Deux géants : Wilhelm Kempff en pleine maturité dans Schubert et Schumann, Maurizio Pollini à dix huit ans dans Chopin.
Au crépuscule de sa vie, Wilhelm Kempff se retire à la Casa Orfeo, sa résidence d'été de Positano, village de pêcheurs sur la côte almafitaine où il s'éteindra à 95 ans, comme la flamme d'une bougie, le 23 mai 1991. Quinze jours après Rudolf Serkin disparu le 9 mai et quinze jours avant Claudio Arrau le 9 juin. Nul doute qu'ils ont voulu partir ensemble au panthéon des pianistes, ces trois géants qui ont illuminé le XXe siècle de leur génie singulier.
Wilhelm Kempff était un enfant prodige. Fils d'un organiste de Jüteborg, né le 25 novembre 1895, il lui paraissait tout naturel de jouer à dix ans, par cœur et en les transposant dans n'importe quel ton indiqué les quarante-huit Préludes et Fugues du Clavier bien tempéré de Jean-Sébastien Bach. Admis à neuf ans à la Hochschule für Musik de Berlin, il est l'élève de Heinrich Barth pour le piano, mais suit aussi des cours de composition, et plus tard de philosophie et d'histoire de la musique.

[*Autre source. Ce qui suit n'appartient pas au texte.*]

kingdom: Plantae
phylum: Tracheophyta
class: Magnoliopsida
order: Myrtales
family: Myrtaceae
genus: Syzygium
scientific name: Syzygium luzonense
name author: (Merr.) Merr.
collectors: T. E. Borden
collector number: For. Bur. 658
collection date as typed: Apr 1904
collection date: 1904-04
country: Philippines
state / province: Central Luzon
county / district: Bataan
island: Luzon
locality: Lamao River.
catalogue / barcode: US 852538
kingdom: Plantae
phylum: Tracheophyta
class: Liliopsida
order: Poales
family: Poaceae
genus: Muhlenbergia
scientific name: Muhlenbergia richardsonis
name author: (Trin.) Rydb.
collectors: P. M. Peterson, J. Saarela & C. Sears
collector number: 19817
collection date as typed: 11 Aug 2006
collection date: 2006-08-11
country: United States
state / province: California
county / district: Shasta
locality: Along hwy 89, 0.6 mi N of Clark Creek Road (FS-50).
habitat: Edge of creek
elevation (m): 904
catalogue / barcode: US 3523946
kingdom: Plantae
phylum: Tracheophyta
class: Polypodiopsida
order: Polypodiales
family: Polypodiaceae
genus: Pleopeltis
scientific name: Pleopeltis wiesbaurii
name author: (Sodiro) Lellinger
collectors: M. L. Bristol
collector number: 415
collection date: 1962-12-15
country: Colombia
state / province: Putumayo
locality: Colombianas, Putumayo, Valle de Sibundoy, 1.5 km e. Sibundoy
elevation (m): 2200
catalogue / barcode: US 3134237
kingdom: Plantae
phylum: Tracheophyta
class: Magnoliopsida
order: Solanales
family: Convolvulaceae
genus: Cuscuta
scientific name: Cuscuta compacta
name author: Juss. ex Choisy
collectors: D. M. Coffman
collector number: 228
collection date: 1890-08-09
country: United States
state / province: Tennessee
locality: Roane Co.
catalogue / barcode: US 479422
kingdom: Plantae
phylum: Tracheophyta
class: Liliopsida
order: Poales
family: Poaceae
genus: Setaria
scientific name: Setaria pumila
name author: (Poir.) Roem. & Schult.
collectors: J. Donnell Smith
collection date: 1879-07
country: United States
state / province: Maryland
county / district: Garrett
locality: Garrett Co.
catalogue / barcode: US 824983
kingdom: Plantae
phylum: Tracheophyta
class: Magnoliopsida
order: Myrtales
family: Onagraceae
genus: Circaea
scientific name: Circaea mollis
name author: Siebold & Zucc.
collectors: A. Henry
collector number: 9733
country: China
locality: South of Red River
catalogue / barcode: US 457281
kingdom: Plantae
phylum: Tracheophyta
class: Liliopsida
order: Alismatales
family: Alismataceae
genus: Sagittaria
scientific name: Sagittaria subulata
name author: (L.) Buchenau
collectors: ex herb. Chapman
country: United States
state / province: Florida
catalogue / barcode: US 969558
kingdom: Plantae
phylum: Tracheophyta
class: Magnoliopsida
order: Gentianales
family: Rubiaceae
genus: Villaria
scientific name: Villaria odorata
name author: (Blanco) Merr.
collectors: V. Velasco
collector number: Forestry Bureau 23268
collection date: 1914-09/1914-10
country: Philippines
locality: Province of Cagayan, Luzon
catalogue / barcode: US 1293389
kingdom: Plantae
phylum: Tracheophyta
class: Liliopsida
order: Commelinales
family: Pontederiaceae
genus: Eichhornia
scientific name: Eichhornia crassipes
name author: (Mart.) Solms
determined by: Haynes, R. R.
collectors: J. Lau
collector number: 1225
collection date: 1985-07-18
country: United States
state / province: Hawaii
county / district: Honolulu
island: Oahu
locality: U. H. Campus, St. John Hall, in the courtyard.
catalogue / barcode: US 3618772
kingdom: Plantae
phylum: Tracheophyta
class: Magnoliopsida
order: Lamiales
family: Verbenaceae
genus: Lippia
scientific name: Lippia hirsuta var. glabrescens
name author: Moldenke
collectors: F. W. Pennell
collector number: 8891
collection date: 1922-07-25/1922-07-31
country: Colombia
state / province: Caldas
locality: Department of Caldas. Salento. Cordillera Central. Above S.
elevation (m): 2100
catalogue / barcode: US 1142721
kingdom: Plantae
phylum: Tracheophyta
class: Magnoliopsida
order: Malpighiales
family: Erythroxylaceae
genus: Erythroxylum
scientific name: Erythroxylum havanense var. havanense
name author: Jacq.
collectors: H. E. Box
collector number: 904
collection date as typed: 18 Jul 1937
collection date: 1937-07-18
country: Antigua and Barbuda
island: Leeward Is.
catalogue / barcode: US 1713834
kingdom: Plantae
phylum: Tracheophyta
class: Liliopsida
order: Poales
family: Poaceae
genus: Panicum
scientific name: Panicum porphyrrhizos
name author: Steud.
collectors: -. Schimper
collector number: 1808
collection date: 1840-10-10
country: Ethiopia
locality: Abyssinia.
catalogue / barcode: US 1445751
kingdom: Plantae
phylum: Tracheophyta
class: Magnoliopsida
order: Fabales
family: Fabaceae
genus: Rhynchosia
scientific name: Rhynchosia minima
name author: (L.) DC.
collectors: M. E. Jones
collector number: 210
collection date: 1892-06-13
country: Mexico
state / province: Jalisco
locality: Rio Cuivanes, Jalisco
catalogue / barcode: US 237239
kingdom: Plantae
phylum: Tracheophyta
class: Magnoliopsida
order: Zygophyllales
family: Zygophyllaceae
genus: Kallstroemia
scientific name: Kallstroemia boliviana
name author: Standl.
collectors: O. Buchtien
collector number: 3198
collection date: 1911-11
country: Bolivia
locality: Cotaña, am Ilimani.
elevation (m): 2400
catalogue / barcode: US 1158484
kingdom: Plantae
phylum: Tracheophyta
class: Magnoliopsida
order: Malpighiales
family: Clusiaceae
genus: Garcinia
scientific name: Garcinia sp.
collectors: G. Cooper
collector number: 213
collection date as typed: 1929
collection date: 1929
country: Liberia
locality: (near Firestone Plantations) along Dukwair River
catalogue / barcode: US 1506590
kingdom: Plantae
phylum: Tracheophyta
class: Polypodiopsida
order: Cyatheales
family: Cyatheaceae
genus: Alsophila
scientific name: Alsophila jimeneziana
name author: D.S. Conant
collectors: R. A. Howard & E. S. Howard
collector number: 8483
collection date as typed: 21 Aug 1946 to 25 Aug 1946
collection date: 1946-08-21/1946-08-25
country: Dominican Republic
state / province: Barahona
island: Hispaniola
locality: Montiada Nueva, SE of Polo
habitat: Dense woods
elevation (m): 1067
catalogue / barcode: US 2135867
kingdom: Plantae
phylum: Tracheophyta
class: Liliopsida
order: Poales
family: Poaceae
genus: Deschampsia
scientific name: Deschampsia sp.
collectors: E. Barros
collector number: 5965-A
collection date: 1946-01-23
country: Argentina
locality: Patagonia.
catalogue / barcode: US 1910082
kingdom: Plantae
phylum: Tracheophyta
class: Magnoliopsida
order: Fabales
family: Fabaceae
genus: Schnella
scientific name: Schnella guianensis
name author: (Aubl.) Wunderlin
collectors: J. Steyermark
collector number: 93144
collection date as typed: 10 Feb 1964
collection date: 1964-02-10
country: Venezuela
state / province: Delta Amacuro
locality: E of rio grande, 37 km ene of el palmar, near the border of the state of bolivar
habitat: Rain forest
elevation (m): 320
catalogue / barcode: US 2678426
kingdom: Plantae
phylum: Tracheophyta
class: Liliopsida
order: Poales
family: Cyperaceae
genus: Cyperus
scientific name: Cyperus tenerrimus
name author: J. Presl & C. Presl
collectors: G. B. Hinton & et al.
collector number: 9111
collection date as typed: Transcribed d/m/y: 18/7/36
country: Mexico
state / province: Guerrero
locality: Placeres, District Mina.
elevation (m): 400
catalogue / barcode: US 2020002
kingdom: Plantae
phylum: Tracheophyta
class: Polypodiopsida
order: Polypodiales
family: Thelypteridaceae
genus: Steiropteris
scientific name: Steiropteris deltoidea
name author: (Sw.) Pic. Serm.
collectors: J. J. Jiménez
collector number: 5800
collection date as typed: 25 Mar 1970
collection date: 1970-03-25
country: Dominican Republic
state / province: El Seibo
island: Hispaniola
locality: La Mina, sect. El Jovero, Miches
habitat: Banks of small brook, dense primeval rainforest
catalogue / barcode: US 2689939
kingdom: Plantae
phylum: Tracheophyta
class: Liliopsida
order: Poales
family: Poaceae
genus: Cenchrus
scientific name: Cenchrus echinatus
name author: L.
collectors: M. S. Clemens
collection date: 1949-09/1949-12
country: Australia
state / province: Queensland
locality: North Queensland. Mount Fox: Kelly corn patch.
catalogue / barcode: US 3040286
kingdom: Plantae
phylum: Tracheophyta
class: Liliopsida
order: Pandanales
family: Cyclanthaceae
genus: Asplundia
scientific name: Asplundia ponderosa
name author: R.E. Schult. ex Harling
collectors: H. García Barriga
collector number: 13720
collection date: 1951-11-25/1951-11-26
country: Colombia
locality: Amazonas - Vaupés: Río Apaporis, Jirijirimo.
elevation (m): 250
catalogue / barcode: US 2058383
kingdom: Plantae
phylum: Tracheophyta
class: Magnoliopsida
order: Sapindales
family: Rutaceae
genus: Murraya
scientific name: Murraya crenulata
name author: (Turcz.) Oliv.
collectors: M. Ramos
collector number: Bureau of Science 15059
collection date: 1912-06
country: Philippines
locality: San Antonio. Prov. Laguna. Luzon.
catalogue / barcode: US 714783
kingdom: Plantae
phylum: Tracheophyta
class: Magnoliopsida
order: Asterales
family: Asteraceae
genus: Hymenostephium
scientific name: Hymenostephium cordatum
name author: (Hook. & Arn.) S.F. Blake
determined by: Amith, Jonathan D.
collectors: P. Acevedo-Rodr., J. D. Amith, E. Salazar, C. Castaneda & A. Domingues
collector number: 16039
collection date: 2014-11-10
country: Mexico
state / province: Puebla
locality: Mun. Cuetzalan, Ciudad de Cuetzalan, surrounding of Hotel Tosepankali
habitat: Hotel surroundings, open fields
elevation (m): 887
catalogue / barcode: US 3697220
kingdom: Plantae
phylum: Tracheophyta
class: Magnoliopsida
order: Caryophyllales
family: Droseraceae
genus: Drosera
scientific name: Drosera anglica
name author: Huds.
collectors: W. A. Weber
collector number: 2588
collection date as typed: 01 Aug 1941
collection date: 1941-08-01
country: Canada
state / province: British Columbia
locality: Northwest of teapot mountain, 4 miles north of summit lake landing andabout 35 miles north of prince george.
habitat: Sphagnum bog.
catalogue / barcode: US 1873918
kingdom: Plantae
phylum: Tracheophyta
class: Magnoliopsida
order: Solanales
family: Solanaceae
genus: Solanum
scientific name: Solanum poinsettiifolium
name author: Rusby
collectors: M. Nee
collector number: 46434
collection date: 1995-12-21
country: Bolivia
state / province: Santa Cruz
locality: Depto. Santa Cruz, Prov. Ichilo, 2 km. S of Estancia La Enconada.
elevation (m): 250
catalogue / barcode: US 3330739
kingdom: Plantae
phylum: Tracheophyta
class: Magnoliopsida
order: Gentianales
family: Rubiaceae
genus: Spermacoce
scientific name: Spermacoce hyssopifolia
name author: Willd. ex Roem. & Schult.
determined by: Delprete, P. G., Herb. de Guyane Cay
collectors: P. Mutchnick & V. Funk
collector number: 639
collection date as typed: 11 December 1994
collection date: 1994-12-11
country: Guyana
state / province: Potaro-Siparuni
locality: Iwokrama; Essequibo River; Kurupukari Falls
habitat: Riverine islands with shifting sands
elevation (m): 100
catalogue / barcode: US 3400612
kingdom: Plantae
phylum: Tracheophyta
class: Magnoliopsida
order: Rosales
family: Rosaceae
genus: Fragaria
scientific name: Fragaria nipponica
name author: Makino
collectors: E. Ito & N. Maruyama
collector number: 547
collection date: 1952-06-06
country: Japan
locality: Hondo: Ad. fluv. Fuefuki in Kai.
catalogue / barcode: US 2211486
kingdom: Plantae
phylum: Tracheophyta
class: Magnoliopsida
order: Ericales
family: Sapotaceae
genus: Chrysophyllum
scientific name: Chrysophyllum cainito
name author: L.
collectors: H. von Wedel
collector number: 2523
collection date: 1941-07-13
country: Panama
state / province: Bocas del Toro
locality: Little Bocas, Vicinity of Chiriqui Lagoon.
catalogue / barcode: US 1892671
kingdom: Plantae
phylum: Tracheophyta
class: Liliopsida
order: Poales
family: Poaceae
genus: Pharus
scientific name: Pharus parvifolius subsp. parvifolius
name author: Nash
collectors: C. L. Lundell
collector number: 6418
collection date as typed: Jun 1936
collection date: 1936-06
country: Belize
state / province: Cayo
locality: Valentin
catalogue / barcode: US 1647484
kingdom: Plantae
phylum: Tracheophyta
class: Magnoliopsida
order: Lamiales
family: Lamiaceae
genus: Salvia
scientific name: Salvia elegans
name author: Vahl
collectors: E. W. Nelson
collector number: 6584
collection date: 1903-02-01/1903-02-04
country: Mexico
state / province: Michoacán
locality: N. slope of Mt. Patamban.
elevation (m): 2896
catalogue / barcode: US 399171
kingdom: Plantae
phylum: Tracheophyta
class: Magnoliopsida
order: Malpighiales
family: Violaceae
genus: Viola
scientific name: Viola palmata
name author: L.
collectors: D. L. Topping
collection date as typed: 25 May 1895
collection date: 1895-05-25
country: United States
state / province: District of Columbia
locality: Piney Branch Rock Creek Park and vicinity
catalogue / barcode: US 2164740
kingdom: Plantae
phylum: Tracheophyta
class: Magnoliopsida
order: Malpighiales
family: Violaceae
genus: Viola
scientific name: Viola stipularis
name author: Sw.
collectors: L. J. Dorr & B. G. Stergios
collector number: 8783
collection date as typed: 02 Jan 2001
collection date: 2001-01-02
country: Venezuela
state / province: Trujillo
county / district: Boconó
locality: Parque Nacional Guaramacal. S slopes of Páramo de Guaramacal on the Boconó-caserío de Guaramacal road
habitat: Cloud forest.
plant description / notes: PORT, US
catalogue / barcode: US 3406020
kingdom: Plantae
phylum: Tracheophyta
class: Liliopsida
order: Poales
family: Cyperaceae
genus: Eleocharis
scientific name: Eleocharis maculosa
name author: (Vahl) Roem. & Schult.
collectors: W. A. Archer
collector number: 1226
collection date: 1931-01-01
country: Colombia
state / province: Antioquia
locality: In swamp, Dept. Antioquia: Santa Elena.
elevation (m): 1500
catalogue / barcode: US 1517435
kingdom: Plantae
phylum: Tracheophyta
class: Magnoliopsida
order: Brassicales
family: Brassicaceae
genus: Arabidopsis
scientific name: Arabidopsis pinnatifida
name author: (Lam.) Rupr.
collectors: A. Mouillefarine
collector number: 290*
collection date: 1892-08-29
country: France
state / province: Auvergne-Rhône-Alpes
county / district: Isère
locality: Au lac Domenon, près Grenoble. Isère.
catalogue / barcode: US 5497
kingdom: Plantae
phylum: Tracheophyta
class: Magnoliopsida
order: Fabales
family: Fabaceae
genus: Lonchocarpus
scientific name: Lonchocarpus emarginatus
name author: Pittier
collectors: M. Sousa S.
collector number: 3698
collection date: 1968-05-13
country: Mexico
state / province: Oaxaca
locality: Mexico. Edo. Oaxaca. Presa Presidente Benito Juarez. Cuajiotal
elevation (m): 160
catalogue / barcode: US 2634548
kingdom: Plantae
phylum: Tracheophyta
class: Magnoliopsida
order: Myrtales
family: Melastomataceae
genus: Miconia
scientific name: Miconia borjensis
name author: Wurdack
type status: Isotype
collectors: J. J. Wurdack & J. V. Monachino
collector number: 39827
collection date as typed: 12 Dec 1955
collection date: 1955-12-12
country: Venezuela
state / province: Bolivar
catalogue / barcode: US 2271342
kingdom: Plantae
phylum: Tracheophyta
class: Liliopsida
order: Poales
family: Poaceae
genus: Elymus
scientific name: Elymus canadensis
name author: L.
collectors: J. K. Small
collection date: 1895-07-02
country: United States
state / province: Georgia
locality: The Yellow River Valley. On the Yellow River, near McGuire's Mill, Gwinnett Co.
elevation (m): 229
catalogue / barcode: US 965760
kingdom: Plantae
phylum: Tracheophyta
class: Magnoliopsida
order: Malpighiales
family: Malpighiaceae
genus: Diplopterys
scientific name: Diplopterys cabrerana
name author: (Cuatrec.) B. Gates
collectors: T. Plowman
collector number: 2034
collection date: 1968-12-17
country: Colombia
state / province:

En 1918, Arthur Nikisch l'engage pour jouer avec l'Orchestre Philharmonique de Berlin le Concerto n°4 en sol majeur de Beethoven, compositeur qui l'accompagnera toute sa vie. Il a enregistré trois fois l'intégrale de ses sonates qu'il joue aussi en concert ainsi que les cinq concertos.
Si Bach et Beethoven sont les piliers sur lesquels Kempff a bâti sa maison, Schubert et Schumann viennent naturellement prolonger son répertoire. De Schubert, capté à Paris en 1968, Kempff traduit toute l'intériorité et la profondeur dans le premier mouvement de la Sonate n°22 en la majeur D 664, écrite par le compositeur en septembre 1828 deux mois avant sa mort.
Le langage de Schumann semble avoir été fait pour Kempff, chaman en contact direct avec les compositeurs. Cette attitude qu'il partage avec le chef d'orchestre Furtwängler (avec lequel il jouait souvent à quatre mains) est un mélange de culte envers les musiciens qu'il interprète et de spontanéité qui repose sur une individualité exacerbée. Son jeu totalement libre semble délivré de toute pesanteur terrestre, comme dans l'Arabesque en 1961 et les Davidsbündlertänze en 1963, lors du festival de Besançon, qui s'évanouissent comme dans un rêve. Une vision fantasmagorique, la musique à l'état pur.
Après l'artiste dans sa pleine maturité, le tout jeune Maurizio Pollini, à 18 ans, alors qu'il vient juste de remporter le 1er Prix du Concours Chopin de Varsovie. Loin de se jeter dans une carrière qui lui tend les bras, il va se retirer et travailler avec Michelangeli. Mais au lendemain de sa victoire en 1960, il joue devant les caméras Trois Préludes de Frédéric Chopin. Au-delà d'une virtuosité époustouflante, il y a déjà tout le poids d'une personnalité complexe, qui sait allier comme peu le lyrisme et le respect scrupuleux du texte.